SHANGHAI (AP) -- As the Formula One circuit heads to Shanghai for the Chinese Grand Prix, it's no longer a safe bet that Mercedes will top the podium by the end of the weekend.
After a jubilant Sebastian Vettel emerged as the surprise winner for Ferrari at the Malaysian Grand Prix two weeks ago, a season once expected to be dominated by the silver cars of Mercedes could be shaping up to be far more competitive.
Mercedes came into the 2015 season as the team to beat following a dominant campaign last year that saw Lewis Hamilton and Nico Rosberg sweep to victory in 16 of 19 races. The only suspense was generated by the fight between the Mercedes teammates for the drivers' championship, which Hamilton eventually captured.
But Vettel showed in Malaysia that the rest of the field wasn't prepared to move aside.
The four-time world champion, in just his second race for Ferrari after leaving Red Bull, benefited from a blisteringly hot track that caused Mercedes' tires to degrade quickly, but Vettel's Ferrari car also showed improved pace over last year.
Mercedes team principal Toto Wolff said after the race it was the "wake-up call that we needed."
"Malaysia was a tough weekend," Hamilton said ahead of Sunday's Chinese GP. "I think ultimately we made the best choices we could, but there is always room for improvement and we've been working hard to analyze everything for the next race."
Hamilton, who captured the season-opening race in Australia and was second in Malaysia, will be hoping for a boost on a track where he's enjoyed considerable success. He's won the Chinese Grand Prix three times -- more than any other driver -- and finished on the podium six times overall.
"Shanghai is one of my favorite locations," Hamilton said. "The circuit itself is a different challenge to Albert Park (in Australia) and Sepang (Malaysia), but it's one I really enjoy and it suits my driving style quite well."
Mercedes technical chief Paddy Lowe said the team has spent the past two weeks trying to make improvements to the car, citing its most significant weakness as tire management during long runs. He said the team also addressed the car's aerodynamics.
"It is now clearer than ever that there is serious competition for this world championship, so we will continue to work flat out for performance gains," Lowe said.
The conditions in Shanghai should cause less tire degradation compared to Malaysia, with temperatures only expected to reach about 21 degrees Celsius (70 Fahrenheit) for the race on Sunday.
The other top teams will be looking to play catch-up after difficult starts to the year.
McLaren has struggled with a host of issues with its Honda engines and managed just one finish in the first two F1 races -- Jenson Button's 11th place result in Melbourne. The team has acknowledged that the long straights in Shanghai will also make it tough to close the gap.
Still, new McLaren driver Fernando Alonso sounded upbeat about the car's progress since the start of the season.
"The steps we took between Australia and Malaysia were extremely impressive -- it was a great feeling to be able to mix it with other cars and drivers, and I hope we can do more of the same in China," he said.

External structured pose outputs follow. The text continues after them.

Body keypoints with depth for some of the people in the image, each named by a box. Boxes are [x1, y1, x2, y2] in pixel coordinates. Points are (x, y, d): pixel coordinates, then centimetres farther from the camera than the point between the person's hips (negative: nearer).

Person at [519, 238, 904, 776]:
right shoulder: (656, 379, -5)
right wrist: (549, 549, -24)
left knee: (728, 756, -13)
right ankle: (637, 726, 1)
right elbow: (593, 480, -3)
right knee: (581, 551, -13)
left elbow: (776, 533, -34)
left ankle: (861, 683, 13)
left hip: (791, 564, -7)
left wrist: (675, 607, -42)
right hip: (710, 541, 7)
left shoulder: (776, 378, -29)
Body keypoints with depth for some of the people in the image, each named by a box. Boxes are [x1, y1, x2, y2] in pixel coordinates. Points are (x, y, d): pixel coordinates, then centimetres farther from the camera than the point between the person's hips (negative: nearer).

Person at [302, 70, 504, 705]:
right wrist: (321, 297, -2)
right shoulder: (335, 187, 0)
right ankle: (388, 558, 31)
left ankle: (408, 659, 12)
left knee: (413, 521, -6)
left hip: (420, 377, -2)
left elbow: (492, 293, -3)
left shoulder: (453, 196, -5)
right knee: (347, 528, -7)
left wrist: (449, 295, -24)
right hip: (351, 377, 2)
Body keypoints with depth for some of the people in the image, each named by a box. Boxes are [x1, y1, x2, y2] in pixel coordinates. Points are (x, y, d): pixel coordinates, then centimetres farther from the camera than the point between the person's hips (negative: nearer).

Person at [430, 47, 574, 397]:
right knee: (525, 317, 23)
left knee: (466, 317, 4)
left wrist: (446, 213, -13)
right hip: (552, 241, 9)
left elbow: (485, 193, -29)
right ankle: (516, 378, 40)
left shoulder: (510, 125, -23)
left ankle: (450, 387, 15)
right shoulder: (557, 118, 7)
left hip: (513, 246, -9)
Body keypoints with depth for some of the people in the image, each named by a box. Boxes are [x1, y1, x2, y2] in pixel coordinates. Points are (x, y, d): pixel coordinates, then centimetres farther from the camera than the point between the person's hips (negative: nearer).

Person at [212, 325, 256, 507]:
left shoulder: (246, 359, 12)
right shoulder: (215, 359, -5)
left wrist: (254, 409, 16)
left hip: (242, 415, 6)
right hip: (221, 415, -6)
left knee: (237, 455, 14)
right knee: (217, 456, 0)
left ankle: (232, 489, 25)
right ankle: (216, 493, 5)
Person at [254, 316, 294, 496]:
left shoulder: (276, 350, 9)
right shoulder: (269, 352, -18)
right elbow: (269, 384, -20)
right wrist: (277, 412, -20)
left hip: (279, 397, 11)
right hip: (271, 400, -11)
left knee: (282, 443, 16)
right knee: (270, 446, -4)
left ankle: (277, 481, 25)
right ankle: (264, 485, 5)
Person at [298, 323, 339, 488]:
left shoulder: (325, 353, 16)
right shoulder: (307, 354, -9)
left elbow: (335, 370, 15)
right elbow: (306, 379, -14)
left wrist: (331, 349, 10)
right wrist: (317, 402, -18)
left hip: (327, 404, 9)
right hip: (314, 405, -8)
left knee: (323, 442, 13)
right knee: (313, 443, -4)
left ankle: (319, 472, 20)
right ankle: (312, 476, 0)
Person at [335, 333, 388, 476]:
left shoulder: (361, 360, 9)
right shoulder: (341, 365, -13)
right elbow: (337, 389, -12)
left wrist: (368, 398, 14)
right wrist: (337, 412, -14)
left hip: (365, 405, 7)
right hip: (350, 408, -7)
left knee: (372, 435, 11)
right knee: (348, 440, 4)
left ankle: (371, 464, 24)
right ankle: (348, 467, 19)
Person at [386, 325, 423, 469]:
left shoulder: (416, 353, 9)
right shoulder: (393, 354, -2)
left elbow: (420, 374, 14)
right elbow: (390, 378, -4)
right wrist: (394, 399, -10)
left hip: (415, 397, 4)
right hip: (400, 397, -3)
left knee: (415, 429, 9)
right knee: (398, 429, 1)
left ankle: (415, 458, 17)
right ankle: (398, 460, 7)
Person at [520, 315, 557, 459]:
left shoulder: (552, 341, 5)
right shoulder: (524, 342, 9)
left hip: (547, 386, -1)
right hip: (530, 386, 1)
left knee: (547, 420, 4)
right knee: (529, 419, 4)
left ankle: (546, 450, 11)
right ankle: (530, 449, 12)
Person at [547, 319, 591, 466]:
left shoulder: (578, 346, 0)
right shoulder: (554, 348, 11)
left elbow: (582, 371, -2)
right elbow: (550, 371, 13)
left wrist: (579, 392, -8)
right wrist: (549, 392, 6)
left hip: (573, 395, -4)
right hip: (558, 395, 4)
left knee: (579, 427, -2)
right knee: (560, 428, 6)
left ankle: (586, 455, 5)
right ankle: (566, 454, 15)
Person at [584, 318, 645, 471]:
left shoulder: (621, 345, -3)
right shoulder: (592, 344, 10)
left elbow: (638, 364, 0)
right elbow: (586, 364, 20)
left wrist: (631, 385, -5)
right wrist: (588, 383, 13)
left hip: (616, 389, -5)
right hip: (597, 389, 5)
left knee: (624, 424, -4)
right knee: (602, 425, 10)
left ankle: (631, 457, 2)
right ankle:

Red Bull has faced even more questions as French automaker Renault, which supplies engines to the team, has threatened to pull out of the sport if it doesn't see improvements on the track.
In an interview with Formula1.com on Monday, Helmut Marko, Red Bull's senior advisor, called the start of the season "a catastrophe." The team's best finish has been Daniel Ricciardo's sixth place in Melbourne.
"We are significantly behind Mercedes. They clearly dominate," Marko said.
As for whether Renault could pull out, Marko said the carmaker is "spending a lot of money on this power unit -- not as much as Mercedes but a significant amount -- and (is) confronted with the same issues that we have: their F1 involvement has to pay off."
Red Bull won the drivers' and teams' championships from 2010-13 with Renault before the sport switched to V6 hybrid engines last year.